In hindsight "small" hadn't been a good approach to take. That Nel-chan couldn't access her sword had just merited a thoughtful nod.
So now Yachiru was teaching Nel-chan how to fight — with sharp crystal shards split off from the trees, and with her hands and feet. Nel-chan burst into tears frequently, but she stuck to the training with grim determination. (She already had lots of experience climbing people.) Just yesterday she'd done a backflip and stabbed the "training dummy" in the face. Pesche and Dondochakka were expected to train to get stronger, too, or else face the smiling wrath of Yachiru-shishō.

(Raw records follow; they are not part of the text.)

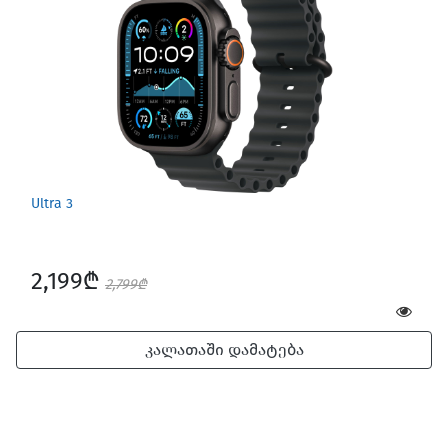
Ultra 3
2,199₾
2,799₾
კალათაში დამატება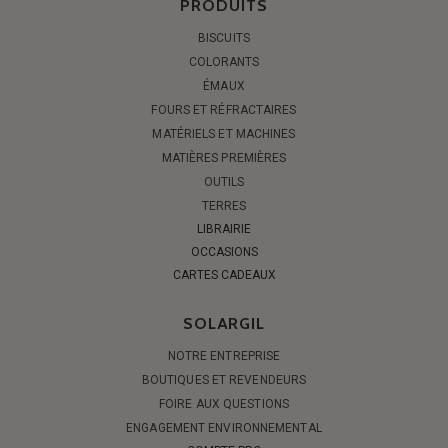
PRODUITS
BISCUITS
COLORANTS
ÉMAUX
FOURS ET RÉFRACTAIRES
MATÉRIELS ET MACHINES
MATIÈRES PREMIÈRES
OUTILS
TERRES
LIBRAIRIE
OCCASIONS
CARTES CADEAUX
SOLARGIL
NOTRE ENTREPRISE
BOUTIQUES ET REVENDEURS
FOIRE AUX QUESTIONS
ENGAGEMENT ENVIRONNEMENTAL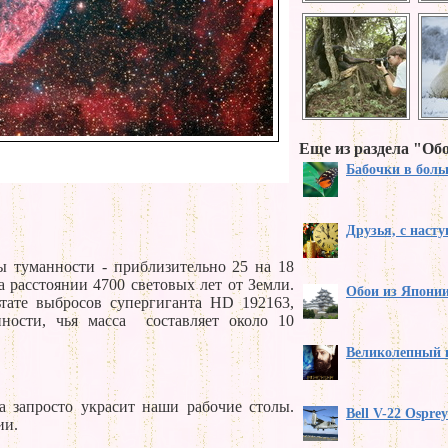
Еще из раздела "Обо
Бабочки в бол
Друзья, с наст
ы туманности - приблизительно 25 на 18
а расстоянии 4700 световых лет от Земли.
Обои из Японии
ьтате выбросов супергиганта HD 192163,
ности, чья масса составляет около 10
Великолепный 
а запросто украсит наши рабочие столы.
Bell V-22 Ospre
ии.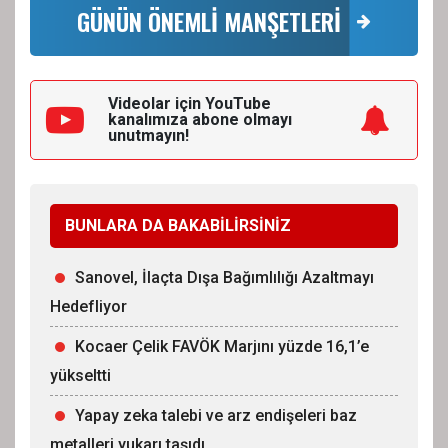
GÜNÜN ÖNEMLİ MANŞETLERİ
Videolar için YouTube
kanalımıza
abone olmayı
unutmayın!
BUNLARA DA BAKABİLİRSİNİZ
Sanovel, İlaçta Dışa Bağımlılığı Azaltmayı
Hedefliyor
Kocaer Çelik FAVÖK Marjını yüzde 16,1’e
yükseltti
Yapay zeka talebi ve arz endişeleri baz
metalleri yukarı taşıdı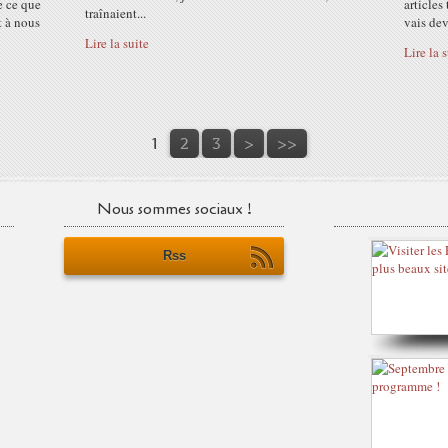
e ce que
articles
traînaient...
t à nous
vais dev
Lire la suite
Lire la 
1
2
3
>
>>
Nous sommes sociaux !
Rss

And then there was the pile of sand — wet sand — Yachiru had insisted they had to bring with them. Then she'd insisted on dumping it in a hole next to, but not in, their hideout, and went and poked it with her sword a few times a day. Pesche had even caught her talking to it!
"Ooze-taichō," she'd caroled. "Clown-taichō. I know you're in there." Poke, poke. "I bet you can hear me." Poke. "I bet if Urahara-san was turned into ooze and spread all over Hueco Mundo he'd still be able to talk and stuff and maybe fix Nel's mask."
The pile of wet sand made a noise. It wasn't a happy noise.
"I thought you could hear me," Yachiru said gleefully. "Why don't you see if you can figure out how to talk?"